The United states Army is currently testing a new method of providing a safe path through minefields.
SV Soldiers helps adjust portable pack on colleagues back before spraying starts
SCU Plastic 'Stepping stone' hardens on ground"
SV Soldier steps onto plastic to spray another one
CU Another 'stepping stone' hardening
LV The sprayer progressing along long line of 'stepping stones' (2 shots)
SV Infantryman running across 'stepping stones'
Initials ESP/1809 ESP/1820
This film, supplied by the US Department of Defence, shows experiments conducted by the US Army Mobility Equipment Research and Development Centre at Fort Belvoir, Virginia.
Script is copyright Reuters Limited. All rights reserved
Background: The United states Army is currently testing a new method of providing a safe path through minefields. The path is formed by spraying a quick-hardening plastic on to the minefield to form plastic "stepping stones" over which the operator and other soldiers can then pass.
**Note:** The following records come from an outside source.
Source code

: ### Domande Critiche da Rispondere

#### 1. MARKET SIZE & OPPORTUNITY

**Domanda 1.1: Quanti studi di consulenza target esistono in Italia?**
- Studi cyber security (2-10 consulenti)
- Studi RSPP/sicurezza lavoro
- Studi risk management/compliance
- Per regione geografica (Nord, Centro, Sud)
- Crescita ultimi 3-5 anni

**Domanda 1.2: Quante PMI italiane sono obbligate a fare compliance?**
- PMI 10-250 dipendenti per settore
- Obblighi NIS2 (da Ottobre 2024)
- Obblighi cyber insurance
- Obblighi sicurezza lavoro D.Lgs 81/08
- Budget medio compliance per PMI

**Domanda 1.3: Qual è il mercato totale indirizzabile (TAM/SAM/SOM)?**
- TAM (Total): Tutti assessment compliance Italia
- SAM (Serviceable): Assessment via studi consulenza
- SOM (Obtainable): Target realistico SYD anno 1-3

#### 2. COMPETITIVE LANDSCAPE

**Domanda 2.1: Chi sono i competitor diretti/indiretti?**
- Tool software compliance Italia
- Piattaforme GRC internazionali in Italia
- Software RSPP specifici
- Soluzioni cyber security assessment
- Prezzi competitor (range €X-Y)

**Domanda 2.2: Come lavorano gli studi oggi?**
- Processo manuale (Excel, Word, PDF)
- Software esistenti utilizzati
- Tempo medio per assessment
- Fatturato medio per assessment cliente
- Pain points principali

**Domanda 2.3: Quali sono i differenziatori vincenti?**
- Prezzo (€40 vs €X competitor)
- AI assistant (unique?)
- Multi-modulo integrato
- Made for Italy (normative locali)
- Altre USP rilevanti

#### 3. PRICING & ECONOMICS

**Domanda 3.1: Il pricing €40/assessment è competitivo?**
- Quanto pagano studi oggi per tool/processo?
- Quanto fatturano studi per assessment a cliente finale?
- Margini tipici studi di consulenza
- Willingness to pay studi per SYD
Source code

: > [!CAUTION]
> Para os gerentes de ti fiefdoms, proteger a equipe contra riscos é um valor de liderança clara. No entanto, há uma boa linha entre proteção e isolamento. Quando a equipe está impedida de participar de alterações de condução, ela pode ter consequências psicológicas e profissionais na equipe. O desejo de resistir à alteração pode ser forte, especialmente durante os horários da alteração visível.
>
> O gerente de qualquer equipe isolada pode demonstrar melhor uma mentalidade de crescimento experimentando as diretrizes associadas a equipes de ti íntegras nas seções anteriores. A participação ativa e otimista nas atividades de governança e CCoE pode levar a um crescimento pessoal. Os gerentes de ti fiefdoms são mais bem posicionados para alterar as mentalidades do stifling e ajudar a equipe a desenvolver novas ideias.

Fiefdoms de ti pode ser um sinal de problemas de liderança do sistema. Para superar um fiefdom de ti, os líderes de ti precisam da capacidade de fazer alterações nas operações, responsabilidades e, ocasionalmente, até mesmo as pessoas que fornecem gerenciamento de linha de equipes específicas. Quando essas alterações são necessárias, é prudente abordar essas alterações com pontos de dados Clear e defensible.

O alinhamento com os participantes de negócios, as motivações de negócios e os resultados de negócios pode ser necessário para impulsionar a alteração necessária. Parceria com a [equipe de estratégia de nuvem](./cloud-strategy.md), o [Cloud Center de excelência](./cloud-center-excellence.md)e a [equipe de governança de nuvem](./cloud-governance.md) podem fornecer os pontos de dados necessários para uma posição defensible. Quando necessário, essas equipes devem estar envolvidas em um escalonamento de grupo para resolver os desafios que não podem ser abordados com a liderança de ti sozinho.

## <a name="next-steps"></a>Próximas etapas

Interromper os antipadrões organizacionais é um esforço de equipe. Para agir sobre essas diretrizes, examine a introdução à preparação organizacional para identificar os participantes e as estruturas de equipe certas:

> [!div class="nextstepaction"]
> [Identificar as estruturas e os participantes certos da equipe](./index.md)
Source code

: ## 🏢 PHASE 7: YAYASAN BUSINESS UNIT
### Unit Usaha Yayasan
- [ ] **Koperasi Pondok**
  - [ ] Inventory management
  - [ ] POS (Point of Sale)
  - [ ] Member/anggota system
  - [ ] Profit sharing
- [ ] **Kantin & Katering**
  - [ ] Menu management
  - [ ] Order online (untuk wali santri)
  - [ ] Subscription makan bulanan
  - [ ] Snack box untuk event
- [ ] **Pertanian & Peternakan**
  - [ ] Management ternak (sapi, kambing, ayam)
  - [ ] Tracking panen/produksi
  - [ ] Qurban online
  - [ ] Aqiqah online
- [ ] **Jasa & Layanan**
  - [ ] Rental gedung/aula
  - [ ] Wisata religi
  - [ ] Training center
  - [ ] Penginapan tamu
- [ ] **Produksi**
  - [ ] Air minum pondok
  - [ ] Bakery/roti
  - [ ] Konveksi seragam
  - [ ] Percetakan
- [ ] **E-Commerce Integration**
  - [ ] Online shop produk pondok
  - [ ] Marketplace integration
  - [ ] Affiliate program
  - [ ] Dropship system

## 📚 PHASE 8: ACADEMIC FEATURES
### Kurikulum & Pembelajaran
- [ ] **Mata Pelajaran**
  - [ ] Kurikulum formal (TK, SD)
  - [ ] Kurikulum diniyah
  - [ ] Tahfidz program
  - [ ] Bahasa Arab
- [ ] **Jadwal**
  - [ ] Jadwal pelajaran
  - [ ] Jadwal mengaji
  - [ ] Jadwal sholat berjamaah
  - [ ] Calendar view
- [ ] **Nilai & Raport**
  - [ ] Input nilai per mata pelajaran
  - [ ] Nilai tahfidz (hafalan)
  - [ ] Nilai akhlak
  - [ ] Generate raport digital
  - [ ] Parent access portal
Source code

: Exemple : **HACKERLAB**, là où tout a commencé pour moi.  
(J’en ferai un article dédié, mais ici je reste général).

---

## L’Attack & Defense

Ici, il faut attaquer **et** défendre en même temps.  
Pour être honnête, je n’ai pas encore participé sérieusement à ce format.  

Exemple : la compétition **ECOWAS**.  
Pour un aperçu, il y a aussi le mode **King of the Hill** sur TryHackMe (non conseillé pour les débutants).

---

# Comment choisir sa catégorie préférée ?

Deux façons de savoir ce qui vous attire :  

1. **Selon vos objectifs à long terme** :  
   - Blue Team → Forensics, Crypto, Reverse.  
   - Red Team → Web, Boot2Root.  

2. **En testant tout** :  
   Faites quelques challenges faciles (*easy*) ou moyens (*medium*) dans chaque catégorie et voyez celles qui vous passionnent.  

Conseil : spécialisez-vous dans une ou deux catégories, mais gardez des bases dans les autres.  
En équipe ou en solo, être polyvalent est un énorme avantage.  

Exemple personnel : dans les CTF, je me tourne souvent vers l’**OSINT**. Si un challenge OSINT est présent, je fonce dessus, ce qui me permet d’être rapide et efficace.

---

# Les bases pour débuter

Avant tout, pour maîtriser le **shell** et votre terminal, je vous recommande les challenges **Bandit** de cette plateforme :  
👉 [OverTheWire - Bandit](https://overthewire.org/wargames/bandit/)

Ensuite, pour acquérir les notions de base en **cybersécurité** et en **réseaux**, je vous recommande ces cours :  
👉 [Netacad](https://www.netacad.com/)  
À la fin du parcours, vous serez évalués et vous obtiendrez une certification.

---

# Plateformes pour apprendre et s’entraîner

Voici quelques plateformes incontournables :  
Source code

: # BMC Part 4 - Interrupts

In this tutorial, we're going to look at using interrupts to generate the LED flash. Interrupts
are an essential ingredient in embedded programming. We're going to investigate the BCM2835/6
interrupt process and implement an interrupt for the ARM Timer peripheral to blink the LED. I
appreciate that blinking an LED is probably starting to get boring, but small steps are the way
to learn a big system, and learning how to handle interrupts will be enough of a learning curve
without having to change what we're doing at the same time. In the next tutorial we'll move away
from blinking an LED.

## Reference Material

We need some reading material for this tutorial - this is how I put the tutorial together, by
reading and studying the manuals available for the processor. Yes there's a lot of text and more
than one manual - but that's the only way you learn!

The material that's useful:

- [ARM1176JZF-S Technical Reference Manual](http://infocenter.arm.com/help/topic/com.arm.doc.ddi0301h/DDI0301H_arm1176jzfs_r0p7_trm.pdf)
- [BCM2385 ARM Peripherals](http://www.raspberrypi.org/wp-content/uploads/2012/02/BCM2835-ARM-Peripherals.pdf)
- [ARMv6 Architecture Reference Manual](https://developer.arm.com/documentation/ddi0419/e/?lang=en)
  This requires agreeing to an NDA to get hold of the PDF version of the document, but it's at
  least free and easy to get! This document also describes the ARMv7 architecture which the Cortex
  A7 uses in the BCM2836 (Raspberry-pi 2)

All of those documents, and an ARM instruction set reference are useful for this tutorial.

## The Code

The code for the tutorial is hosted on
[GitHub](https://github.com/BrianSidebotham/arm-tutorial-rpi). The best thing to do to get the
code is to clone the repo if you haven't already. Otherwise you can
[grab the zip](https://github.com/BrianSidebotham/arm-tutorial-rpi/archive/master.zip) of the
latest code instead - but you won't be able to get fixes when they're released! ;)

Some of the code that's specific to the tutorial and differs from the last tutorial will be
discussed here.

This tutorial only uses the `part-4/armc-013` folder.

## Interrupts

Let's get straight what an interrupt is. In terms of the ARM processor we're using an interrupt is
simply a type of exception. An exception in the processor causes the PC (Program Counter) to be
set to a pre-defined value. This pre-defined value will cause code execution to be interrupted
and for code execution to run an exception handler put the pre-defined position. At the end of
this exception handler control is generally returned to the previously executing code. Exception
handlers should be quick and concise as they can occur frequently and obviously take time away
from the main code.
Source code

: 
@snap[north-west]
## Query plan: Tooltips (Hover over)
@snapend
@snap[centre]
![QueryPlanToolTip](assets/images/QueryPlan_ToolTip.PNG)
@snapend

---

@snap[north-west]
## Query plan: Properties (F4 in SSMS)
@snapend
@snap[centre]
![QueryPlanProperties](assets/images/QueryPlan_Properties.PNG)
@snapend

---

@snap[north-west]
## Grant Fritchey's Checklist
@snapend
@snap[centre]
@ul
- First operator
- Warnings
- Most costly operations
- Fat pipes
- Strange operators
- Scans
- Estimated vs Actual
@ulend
The special plastic is sprayed from a sixty-pound (27.2 kilogramme) backpack. Almost instantly a hard "stepping stone" is formed. Since the "stepping stone" distributes the weight of anyone crossing it over a large area, there is not sufficient pressure to activate any mine beneath.
The portable backpack carries enough plastic to create thirty to thirty-five "stones". This is sufficient to provide a safe path through a minefield a hundred fast (30.4 metres) along. Each of the polyurethane foam "stones" is approximately seventeen inches (43 centimetres) in diameter and four inches (10 centimetres) thick.
SYNOPSIS: At Fort Belvoir in Virginia, the United States Army is testing a new device to permit soldiers to safely cross minefields. The device is in the form of a sixty-pound backpack. It sprays a quick-drying liquid plastic, forming pools ahead of the operator. These pools dry in a matter of seconds to form a hard platform that can support a soldier. Because weight is distributed over a wide area, there is not enough pressure on any one spot to set off the mines below.
After each pool is formed, the operator advances to repeat the process. The backpack carries enough of the liquid plastic to form thirty to thirty-five of these 'stepping stones'. Enough to provide a safe path through a minefield one-hundred foot long.
Since the liquid plastic hardens almost instantly, the operator can proceed across a minefield almost as fast as he can spray. After the row of 'stepping stones' has ben formed, soldiers can follow without hesitation.